- Written instruction
Please copy the records below word for word, from the line containing "17 min so it reads aloud cleanly." through the line containing "10 h 02 min", both lines included. Leave the pictures out.

- Dataset excerpts
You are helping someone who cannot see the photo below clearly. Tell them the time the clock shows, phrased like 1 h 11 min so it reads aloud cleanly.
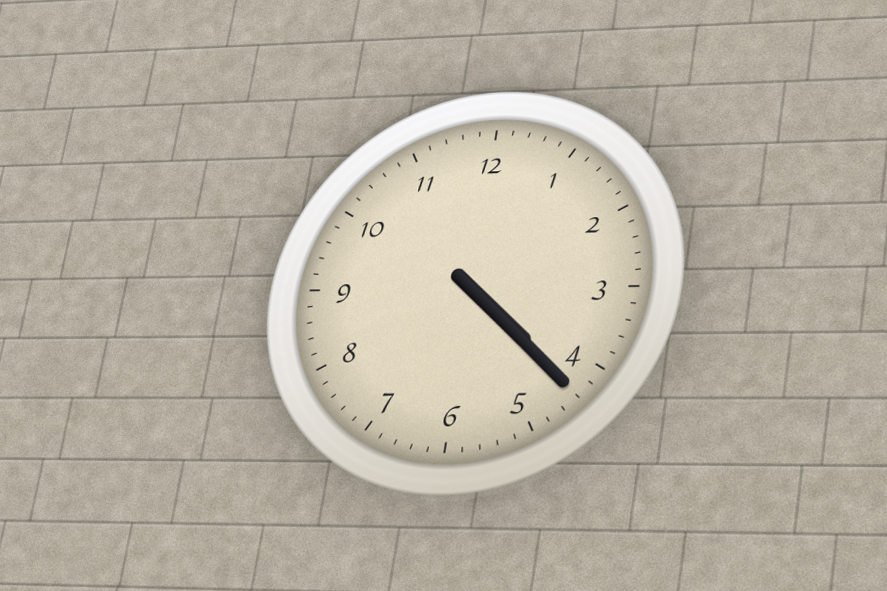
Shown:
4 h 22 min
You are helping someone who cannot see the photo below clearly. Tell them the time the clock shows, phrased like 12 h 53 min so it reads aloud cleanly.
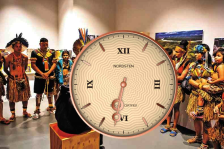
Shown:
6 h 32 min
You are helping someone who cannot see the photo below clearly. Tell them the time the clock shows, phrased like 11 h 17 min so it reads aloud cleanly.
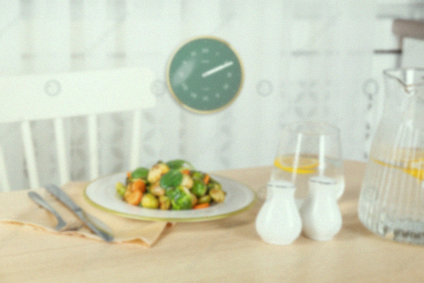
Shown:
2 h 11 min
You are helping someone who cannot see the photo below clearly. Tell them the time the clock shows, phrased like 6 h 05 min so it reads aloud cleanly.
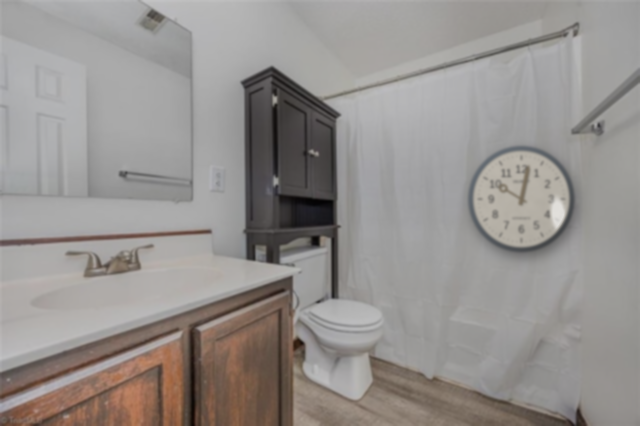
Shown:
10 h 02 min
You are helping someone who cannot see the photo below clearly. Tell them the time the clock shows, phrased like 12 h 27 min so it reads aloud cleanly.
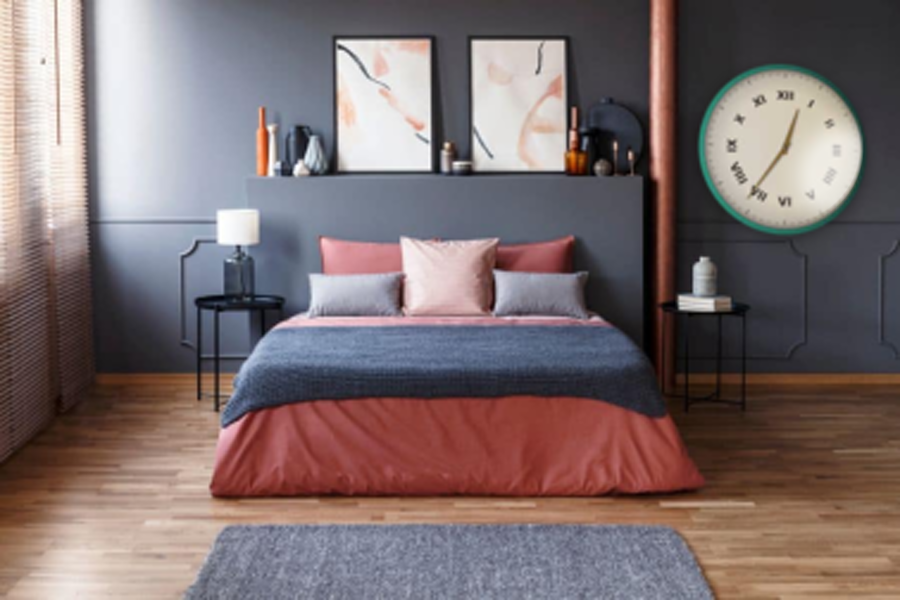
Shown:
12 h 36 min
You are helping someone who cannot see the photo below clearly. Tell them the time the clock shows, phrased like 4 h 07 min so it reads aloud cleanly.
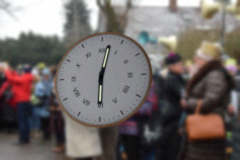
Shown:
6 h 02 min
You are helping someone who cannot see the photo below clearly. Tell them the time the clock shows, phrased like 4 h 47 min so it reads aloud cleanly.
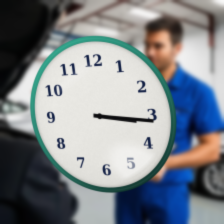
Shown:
---
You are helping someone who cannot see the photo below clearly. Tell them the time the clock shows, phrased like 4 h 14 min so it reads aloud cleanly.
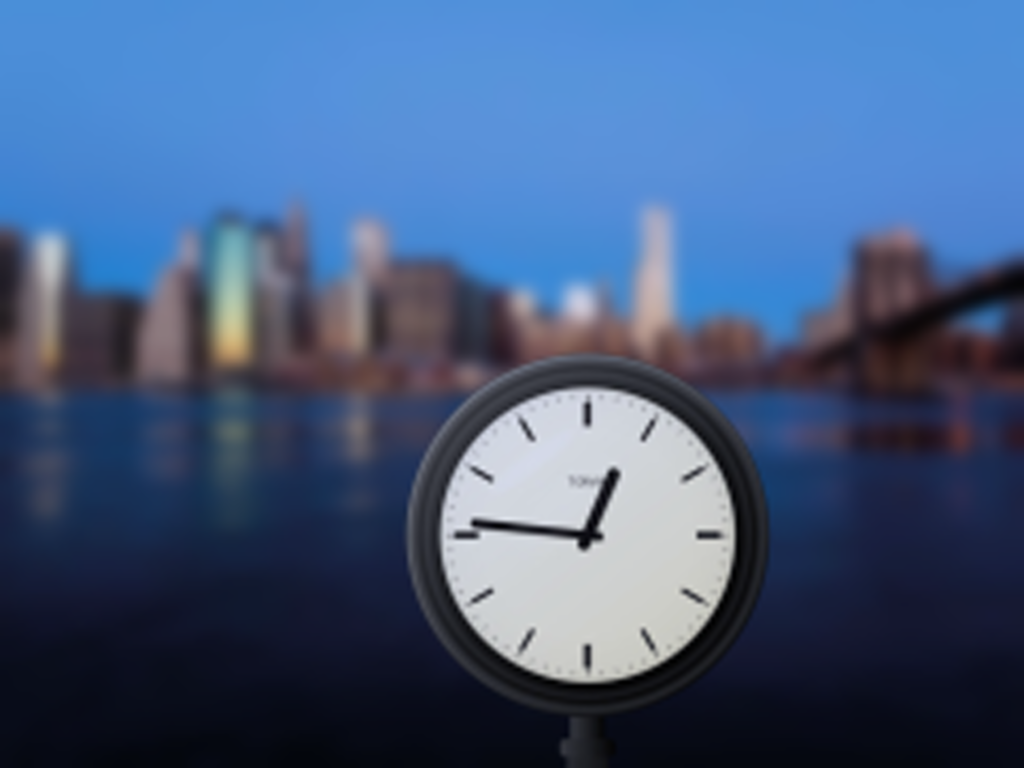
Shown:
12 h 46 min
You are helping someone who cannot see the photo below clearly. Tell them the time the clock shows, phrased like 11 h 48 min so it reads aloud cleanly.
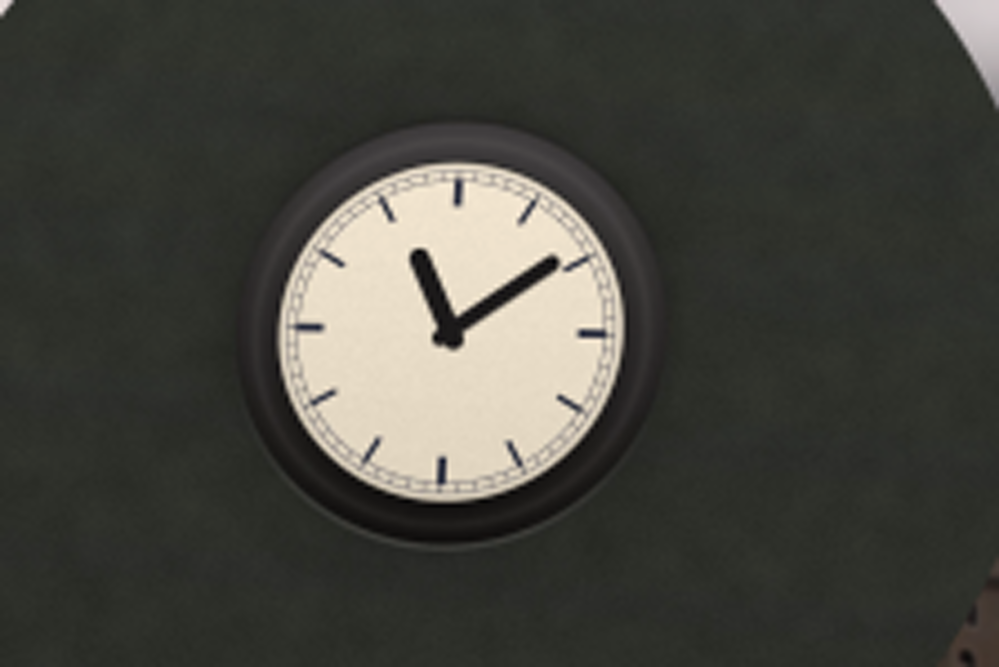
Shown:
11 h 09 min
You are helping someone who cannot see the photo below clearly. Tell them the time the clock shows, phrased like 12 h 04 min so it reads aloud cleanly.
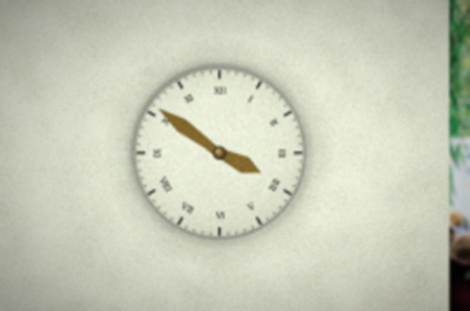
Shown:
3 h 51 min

- Exercise result
You are helping someone who cannot see the photo below clearly. Tell them the time the clock shows, phrased like 11 h 17 min so it reads aloud cleanly.
Shown:
2 h 11 min
You are helping someone who cannot see the photo below clearly. Tell them the time the clock shows, phrased like 6 h 05 min so it reads aloud cleanly.
Shown:
10 h 02 min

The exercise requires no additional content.